The map includes a fine example of the River of the West, one of the last cartographic myths intended to suggest a passage by water from the Atlantic Ocean to the Pacific Ocean. The image of the Great Lakes is also quite unusual.
Brouckner's little-known wall map of the world is of great importance for mid-eighteenth century cartography. It was prepared under the auspices of the Berlin Academy of Sciences under the direction of Field Marshall Count Samuel von Schmettau by the Swiss geographer Isaac Brouckner, who served as geographer to Louis XV. Writing about the Library of Congress's acquisition of the 1759 Dutch edition of the atlas in 1950, Walter Ristow wrote:
A little-known Dutch edition of Isaac Brouckner's Nouvel atlas de marine, first published in 1749, was also added by purchase. . . .Only three copies of the original edition were known to Dr. Max Groll in 1912 when he reproduced it in facsimile . . . One of the three copies was in the Library of Congress. The 1759 Dutch edition contains the same general chart of the world and twelve detailed sheets on the scale of 1:21,000,000 that are found in the 1749 edition.
This first maritime atlas published in Germany on the Mercator projection has the parallels of latitude and the meridians of longitude drawn at each degree to facilitate the plotting of positions. . .
The atlas was prepared by the Swiss cartographer, Isaac Brouckner, under the auspices of the Berlin Academy of Sciences and under the direction of Field Marshal= Count Samuel von Schmettau, to whom it was dedicated. Count von Schmettau played an influential role in raising the level of scientific investigation in Prussia by reorganizing the Berlin Academy.
In 1748, Frederick the Great placed a censorship on all maps published and sold in Prussia. This measure, while it was directed against the importation of poor and inadequate cartographical materials published at Nuremberg, imposed upon the Academy at Berlin the duty of publishing good and accurate maps. The Nouvel atlas de marine was prepared in response to this need. It reflects not only first hand knowledge of contemporary sources, but also information based on previously unpublished data which Count von Schmettau placed at Brouckner's disposal.

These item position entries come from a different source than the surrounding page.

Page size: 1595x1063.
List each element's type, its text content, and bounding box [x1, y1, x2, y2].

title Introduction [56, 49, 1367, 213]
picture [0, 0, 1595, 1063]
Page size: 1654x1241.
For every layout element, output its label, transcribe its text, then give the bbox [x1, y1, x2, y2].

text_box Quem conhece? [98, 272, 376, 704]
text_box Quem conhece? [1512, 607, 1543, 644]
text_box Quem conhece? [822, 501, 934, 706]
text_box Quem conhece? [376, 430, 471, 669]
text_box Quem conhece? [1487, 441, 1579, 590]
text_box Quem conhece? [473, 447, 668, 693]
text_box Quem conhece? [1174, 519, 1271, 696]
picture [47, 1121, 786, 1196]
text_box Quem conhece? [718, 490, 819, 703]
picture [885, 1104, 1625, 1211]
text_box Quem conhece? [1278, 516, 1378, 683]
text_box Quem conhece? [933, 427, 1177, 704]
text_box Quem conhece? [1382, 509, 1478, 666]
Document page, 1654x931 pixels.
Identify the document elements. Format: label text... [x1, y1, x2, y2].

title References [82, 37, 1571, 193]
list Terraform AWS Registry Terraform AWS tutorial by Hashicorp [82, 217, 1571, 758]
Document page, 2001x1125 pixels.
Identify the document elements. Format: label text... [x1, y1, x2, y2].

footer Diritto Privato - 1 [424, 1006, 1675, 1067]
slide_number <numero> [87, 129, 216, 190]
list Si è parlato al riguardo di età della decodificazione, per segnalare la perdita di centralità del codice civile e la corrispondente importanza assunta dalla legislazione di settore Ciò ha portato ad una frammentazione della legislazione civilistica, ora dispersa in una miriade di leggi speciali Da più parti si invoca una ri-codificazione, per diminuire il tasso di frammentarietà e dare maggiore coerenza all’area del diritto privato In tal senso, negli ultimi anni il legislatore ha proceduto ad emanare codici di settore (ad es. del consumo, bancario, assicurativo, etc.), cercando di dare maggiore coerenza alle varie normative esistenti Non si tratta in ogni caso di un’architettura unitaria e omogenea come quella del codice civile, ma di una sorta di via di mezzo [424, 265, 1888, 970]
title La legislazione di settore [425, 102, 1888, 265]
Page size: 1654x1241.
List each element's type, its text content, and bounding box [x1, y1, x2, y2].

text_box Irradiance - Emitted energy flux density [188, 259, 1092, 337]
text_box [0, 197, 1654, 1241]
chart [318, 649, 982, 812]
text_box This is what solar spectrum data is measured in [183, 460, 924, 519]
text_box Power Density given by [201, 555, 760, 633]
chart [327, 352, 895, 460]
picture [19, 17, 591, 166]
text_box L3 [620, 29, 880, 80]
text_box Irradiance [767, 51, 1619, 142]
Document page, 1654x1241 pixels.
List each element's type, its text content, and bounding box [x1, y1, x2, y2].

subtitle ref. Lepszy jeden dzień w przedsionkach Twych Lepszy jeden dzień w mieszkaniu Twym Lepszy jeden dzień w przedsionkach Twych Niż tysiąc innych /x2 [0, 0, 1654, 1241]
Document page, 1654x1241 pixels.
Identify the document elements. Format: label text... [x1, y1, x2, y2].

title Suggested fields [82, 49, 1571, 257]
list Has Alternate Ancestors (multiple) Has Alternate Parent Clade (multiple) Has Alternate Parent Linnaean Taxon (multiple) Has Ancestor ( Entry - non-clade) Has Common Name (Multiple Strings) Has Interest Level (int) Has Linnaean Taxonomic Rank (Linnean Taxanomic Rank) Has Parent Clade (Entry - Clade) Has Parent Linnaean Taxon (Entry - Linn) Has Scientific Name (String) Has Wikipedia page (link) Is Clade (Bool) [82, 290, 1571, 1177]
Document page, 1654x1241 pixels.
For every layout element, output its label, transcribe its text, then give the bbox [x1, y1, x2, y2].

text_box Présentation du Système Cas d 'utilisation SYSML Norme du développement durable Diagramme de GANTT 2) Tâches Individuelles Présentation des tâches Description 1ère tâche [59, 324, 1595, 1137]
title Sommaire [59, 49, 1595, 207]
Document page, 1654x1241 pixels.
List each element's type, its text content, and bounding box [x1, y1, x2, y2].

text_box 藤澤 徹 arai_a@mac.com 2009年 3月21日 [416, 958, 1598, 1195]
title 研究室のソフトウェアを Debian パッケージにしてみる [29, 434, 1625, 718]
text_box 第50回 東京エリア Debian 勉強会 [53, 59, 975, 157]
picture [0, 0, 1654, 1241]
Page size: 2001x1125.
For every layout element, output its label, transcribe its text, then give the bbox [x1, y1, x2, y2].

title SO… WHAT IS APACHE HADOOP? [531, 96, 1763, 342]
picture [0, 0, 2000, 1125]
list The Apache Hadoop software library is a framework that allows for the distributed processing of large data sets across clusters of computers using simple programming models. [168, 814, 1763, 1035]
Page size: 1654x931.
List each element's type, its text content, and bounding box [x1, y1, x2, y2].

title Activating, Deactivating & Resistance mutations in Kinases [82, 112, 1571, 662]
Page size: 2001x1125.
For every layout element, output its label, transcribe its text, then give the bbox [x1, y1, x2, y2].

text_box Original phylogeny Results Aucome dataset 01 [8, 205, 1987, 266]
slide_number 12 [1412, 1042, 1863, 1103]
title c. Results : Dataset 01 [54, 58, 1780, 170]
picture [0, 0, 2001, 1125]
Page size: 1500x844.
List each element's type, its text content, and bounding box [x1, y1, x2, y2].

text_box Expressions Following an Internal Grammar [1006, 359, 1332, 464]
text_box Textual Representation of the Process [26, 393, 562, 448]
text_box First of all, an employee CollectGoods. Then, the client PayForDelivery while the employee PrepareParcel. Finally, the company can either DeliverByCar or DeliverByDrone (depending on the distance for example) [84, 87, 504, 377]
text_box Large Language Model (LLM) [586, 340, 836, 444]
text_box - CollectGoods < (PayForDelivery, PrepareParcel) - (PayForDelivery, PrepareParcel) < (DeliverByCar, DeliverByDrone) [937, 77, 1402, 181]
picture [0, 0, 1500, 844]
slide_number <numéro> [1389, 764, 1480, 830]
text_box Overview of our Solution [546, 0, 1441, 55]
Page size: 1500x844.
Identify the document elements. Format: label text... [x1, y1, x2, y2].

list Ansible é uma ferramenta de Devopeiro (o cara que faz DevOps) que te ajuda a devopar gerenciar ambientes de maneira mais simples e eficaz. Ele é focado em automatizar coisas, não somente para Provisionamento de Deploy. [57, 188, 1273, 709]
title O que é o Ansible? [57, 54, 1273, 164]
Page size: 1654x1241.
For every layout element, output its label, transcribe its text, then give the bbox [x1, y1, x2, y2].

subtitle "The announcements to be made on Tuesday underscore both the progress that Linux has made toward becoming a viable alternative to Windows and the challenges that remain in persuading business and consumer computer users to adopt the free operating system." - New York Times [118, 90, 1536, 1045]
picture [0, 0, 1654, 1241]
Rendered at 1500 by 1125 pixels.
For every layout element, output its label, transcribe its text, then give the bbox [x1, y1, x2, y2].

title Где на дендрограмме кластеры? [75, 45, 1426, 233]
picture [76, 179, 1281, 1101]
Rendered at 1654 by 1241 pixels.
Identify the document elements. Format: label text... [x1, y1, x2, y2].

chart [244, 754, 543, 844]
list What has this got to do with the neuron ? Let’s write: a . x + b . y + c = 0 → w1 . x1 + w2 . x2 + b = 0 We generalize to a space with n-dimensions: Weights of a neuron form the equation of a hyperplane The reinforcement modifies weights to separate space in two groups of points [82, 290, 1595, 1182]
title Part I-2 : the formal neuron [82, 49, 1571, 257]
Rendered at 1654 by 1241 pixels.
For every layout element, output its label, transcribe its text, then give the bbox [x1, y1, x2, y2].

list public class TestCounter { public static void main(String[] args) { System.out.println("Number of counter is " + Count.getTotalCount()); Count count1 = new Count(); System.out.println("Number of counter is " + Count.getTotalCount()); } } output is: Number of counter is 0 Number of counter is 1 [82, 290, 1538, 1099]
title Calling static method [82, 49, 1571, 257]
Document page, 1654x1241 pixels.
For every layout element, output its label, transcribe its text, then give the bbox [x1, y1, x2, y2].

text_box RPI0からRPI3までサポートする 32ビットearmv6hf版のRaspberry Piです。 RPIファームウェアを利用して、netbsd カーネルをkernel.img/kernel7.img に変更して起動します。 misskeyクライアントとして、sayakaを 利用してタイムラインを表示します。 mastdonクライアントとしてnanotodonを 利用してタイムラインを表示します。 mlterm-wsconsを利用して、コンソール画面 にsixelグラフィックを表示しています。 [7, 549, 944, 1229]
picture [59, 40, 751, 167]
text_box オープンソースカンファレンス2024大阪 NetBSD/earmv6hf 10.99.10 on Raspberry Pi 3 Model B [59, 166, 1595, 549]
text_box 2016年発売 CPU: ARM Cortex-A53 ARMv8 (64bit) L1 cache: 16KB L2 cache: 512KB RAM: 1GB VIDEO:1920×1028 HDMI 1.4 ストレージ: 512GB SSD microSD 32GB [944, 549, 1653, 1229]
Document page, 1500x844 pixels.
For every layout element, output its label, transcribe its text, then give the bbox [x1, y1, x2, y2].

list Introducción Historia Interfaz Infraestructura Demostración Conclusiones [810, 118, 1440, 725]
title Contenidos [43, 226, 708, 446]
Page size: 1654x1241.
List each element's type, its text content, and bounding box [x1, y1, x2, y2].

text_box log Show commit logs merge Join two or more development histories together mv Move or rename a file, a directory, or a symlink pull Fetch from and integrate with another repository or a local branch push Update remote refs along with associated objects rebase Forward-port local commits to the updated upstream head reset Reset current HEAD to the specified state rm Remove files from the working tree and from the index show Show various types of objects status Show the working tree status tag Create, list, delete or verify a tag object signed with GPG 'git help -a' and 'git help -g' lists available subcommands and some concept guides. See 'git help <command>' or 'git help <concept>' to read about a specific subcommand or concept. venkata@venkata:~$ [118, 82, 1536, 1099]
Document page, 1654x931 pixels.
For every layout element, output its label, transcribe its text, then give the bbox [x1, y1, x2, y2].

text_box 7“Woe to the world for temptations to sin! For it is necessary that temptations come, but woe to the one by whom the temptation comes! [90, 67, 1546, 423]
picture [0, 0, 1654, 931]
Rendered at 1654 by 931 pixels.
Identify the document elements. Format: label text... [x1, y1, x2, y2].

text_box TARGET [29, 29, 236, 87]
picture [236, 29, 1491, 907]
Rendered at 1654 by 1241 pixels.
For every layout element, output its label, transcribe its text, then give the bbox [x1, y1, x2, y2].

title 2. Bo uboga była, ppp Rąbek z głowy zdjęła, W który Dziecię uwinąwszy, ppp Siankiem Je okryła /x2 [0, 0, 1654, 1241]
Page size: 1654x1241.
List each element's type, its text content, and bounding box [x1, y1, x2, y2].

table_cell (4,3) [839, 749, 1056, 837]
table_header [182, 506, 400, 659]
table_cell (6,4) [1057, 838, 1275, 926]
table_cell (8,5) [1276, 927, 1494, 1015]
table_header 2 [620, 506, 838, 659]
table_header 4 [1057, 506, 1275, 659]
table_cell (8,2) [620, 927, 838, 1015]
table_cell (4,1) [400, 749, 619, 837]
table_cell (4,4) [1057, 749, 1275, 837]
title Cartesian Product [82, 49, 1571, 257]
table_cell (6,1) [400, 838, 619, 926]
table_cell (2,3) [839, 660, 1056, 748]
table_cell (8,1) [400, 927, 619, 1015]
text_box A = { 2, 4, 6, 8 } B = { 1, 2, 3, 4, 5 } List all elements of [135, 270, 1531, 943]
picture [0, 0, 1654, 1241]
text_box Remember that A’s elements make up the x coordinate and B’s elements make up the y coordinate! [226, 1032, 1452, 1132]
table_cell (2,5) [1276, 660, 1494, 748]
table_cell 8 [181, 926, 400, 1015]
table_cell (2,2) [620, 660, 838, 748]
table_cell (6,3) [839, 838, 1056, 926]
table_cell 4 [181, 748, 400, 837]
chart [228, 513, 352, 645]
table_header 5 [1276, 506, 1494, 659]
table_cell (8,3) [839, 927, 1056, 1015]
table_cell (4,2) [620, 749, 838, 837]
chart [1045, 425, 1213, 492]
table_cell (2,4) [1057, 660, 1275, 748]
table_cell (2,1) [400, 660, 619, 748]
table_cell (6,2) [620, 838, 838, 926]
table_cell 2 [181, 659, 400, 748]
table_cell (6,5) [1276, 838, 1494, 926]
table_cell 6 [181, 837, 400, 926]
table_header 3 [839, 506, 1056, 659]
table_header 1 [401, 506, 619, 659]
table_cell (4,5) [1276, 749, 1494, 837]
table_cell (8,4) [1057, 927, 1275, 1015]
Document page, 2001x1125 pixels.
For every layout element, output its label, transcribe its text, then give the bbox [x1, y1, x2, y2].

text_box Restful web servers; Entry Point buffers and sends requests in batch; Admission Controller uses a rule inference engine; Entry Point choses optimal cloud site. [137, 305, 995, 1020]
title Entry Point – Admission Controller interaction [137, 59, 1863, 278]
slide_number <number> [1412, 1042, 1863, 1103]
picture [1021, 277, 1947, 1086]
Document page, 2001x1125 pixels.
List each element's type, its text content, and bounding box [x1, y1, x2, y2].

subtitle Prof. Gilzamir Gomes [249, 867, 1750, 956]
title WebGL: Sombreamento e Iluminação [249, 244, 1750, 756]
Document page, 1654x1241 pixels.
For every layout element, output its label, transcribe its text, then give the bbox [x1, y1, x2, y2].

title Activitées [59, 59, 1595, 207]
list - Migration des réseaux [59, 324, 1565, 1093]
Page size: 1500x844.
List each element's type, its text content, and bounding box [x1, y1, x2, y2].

The atlas is very are: Phillips refers to a 1912 facsimile edition, prepared by Dr M. Groll in which Groll states that “only three copies of the original atlas are known… to be in existence”. Those copies were located in the Library of Congress, the Nordenskiold Library at Helsingfors, and in the library of the Grand Duke at Weimar. Two additional copies have appeared in the market in the past 25 years. OCLC records only one institutional example; that in the University of Bern, Switzerland.
Isaac (sometimes Isaak) Brouckner (sometimes Bruckner) (1686-1762) was a Swiss tradesman, mapmaker, and globe maker. His father was a preacher, but Isaac focused on apprenticeships with a belt maker, a stone cutter, and a mechanical specialist. These skills allowed him to shift toward the creation of instruments. His first known globe was made from 1722-5; he then presented the gilt-copper globe in Paris, at the Académie des Sciences. As a result, Brouckner was named a correspondent of the society and was made Royal Geographer to Louis XV. Brouckner then traveled to St. Petersburg and their Academy of Sciences at the invitation of Leonhard Euler. While there, he produced several maps and instruments, as well as taught mechanics. He left Russia in 1745 for Western Europe. Next, he was employed by the Academy of Sciences in Berlin on the first Prussian sea atlas. Finally, in 1752, he returned to Basel, where he was named to the faculty of the university there. He lectured on geography, mechanics, and geometry. In 1754-5, he and mathematician Daniel Bernoulli collaborated on a world map and a globe.